What to work on: Transcribe the full listing with no word altered.

● ● ●

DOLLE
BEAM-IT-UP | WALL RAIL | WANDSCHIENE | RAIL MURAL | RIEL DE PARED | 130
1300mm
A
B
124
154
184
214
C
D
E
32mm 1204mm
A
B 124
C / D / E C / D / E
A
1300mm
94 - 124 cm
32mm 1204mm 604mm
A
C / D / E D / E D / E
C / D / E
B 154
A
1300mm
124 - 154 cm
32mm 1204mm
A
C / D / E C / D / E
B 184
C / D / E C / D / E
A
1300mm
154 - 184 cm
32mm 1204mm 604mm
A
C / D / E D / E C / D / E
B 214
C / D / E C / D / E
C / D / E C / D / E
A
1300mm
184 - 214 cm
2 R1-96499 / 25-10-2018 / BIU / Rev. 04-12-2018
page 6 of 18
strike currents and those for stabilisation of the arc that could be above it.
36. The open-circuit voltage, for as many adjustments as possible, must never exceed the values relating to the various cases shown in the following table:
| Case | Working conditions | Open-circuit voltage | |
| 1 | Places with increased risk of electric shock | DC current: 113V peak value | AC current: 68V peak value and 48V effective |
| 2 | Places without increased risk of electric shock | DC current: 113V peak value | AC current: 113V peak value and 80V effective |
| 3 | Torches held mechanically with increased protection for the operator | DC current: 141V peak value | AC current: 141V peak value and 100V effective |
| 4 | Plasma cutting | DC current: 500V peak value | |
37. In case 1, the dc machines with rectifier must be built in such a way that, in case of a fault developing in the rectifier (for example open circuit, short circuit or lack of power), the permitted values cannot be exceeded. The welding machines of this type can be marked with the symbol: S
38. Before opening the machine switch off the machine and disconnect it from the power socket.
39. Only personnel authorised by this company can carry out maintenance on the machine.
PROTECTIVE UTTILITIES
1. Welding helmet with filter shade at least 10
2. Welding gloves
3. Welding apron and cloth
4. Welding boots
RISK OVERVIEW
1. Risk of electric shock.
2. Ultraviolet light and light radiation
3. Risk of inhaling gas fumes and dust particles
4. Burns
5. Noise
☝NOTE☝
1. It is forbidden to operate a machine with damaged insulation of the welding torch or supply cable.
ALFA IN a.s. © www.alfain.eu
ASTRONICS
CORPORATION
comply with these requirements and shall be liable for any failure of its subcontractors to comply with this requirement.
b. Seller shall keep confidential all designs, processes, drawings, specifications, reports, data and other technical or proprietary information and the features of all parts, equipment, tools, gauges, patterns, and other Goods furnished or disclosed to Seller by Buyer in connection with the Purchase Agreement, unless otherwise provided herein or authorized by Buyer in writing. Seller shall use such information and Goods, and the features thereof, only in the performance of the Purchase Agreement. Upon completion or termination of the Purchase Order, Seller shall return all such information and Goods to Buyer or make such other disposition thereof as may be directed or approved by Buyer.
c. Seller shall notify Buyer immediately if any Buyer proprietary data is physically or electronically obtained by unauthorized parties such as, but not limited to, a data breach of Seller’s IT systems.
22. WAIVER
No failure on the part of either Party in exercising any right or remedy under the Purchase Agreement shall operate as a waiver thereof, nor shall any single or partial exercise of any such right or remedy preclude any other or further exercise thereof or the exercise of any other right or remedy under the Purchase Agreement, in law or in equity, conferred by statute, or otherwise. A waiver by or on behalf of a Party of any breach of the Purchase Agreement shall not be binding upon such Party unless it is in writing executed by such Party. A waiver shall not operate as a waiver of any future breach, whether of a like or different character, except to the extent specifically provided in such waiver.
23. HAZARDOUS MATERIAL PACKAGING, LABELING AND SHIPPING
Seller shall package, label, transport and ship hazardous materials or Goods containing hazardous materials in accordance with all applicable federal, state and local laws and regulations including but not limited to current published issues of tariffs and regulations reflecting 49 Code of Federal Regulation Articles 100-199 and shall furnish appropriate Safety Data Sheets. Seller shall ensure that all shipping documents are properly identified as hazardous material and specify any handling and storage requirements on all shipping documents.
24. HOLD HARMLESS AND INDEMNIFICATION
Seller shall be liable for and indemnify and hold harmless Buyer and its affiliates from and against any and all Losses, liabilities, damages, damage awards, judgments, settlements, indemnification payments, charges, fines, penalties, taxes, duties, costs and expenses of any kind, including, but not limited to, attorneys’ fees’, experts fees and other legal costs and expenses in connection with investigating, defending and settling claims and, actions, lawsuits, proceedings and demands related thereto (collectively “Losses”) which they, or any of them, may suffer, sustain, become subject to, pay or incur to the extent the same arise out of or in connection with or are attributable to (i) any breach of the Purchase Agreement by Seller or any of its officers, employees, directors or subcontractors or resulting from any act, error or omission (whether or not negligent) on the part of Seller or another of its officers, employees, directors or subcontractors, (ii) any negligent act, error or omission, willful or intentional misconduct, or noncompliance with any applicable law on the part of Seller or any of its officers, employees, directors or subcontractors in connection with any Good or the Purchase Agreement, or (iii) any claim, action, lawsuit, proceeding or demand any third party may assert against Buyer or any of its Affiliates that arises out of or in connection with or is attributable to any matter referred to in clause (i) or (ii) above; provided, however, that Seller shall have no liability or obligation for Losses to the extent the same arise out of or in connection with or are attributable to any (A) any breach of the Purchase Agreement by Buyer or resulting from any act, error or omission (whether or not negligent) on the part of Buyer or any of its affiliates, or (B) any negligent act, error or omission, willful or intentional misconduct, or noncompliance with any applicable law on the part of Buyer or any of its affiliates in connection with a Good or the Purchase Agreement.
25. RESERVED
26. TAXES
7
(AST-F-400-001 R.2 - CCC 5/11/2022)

● ● ●

Answer to this exercise:
DOLLE
BEAM-IT-UP | WALL RAIL | WANDSCHIENE | RAIL MURAL | RIEL DE PARED | 130
1300mm
A
B
124
154
184
214
C
D
E
32mm 1204mm
A
B 124
C / D / E C / D / E
A
1300mm
94 - 124 cm
32mm 1204mm 604mm
A
C / D / E D / E D / E
C / D / E
B 154
A
1300mm
124 - 154 cm
32mm 1204mm
A
C / D / E C / D / E
B 184
C / D / E C / D / E
A
1300mm
154 - 184 cm
32mm 1204mm 604mm
A
C / D / E D / E C / D / E
B 214
C / D / E C / D / E
C / D / E C / D / E
A
1300mm
184 - 214 cm
2 R1-96499 / 25-10-2018 / BIU / Rev. 04-12-2018
page 6 of 18
strike currents and those for stabilisation of the arc that could be above it.
36. The open-circuit voltage, for as many adjustments as possible, must never exceed the values relating to the various cases shown in the following table:
| Case | Working conditions | Open-circuit voltage | |
| 1 | Places with increased risk of electric shock | DC current: 113V peak value | AC current: 68V peak value and 48V effective |
| 2 | Places without increased risk of electric shock | DC current: 113V peak value | AC current: 113V peak value and 80V effective |
| 3 | Torches held mechanically with increased protection for the operator | DC current: 141V peak value | AC current: 141V peak value and 100V effective |
| 4 | Plasma cutting | DC current: 500V peak value | |
37. In case 1, the dc machines with rectifier must be built in such a way that, in case of a fault developing in the rectifier (for example open circuit, short circuit or lack of power), the permitted values cannot be exceeded. The welding machines of this type can be marked with the symbol: S
38. Before opening the machine switch off the machine and disconnect it from the power socket.
39. Only personnel authorised by this company can carry out maintenance on the machine.
PROTECTIVE UTTILITIES
1. Welding helmet with filter shade at least 10
2. Welding gloves
3. Welding apron and cloth
4. Welding boots
RISK OVERVIEW
1. Risk of electric shock.
2. Ultraviolet light and light radiation
3. Risk of inhaling gas fumes and dust particles
4. Burns
5. Noise
☝NOTE☝
1. It is forbidden to operate a machine with damaged insulation of the welding torch or supply cable.
ALFA IN a.s. © www.alfain.eu
ASTRONICS
CORPORATION
comply with these requirements and shall be liable for any failure of its subcontractors to comply with this requirement.
b. Seller shall keep confidential all designs, processes, drawings, specifications, reports, data and other technical or proprietary information and the features of all parts, equipment, tools, gauges, patterns, and other Goods furnished or disclosed to Seller by Buyer in connection with the Purchase Agreement, unless otherwise provided herein or authorized by Buyer in writing. Seller shall use such information and Goods, and the features thereof, only in the performance of the Purchase Agreement. Upon completion or termination of the Purchase Order, Seller shall return all such information and Goods to Buyer or make such other disposition thereof as may be directed or approved by Buyer.
c. Seller shall notify Buyer immediately if any Buyer proprietary data is physically or electronically obtained by unauthorized parties such as, but not limited to, a data breach of Seller’s IT systems.
22. WAIVER
No failure on the part of either Party in exercising any right or remedy under the Purchase Agreement shall operate as a waiver thereof, nor shall any single or partial exercise of any such right or remedy preclude any other or further exercise thereof or the exercise of any other right or remedy under the Purchase Agreement, in law or in equity, conferred by statute, or otherwise. A waiver by or on behalf of a Party of any breach of the Purchase Agreement shall not be binding upon such Party unless it is in writing executed by such Party. A waiver shall not operate as a waiver of any future breach, whether of a like or different character, except to the extent specifically provided in such waiver.
23. HAZARDOUS MATERIAL PACKAGING, LABELING AND SHIPPING
Seller shall package, label, transport and ship hazardous materials or Goods containing hazardous materials in accordance with all applicable federal, state and local laws and regulations including but not limited to current published issues of tariffs and regulations reflecting 49 Code of Federal Regulation Articles 100-199 and shall furnish appropriate Safety Data Sheets. Seller shall ensure that all shipping documents are properly identified as hazardous material and specify any handling and storage requirements on all shipping documents.
24. HOLD HARMLESS AND INDEMNIFICATION
Seller shall be liable for and indemnify and hold harmless Buyer and its affiliates from and against any and all Losses, liabilities, damages, damage awards, judgments, settlements, indemnification payments, charges, fines, penalties, taxes, duties, costs and expenses of any kind, including, but not limited to, attorneys’ fees’, experts fees and other legal costs and expenses in connection with investigating, defending and settling claims and, actions, lawsuits, proceedings and demands related thereto (collectively “Losses”) which they, or any of them, may suffer, sustain, become subject to, pay or incur to the extent the same arise out of or in connection with or are attributable to (i) any breach of the Purchase Agreement by Seller or any of its officers, employees, directors or subcontractors or resulting from any act, error or omission (whether or not negligent) on the part of Seller or another of its officers, employees, directors or subcontractors, (ii) any negligent act, error or omission, willful or intentional misconduct, or noncompliance with any applicable law on the part of Seller or any of its officers, employees, directors or subcontractors in connection with any Good or the Purchase Agreement, or (iii) any claim, action, lawsuit, proceeding or demand any third party may assert against Buyer or any of its Affiliates that arises out of or in connection with or is attributable to any matter referred to in clause (i) or (ii) above; provided, however, that Seller shall have no liability or obligation for Losses to the extent the same arise out of or in connection with or are attributable to any (A) any breach of the Purchase Agreement by Buyer or resulting from any act, error or omission (whether or not negligent) on the part of Buyer or any of its affiliates, or (B) any negligent act, error or omission, willful or intentional misconduct, or noncompliance with any applicable law on the part of Buyer or any of its affiliates in connection with a Good or the Purchase Agreement.
25. RESERVED
26. TAXES
7
(AST-F-400-001 R.2 - CCC 5/11/2022)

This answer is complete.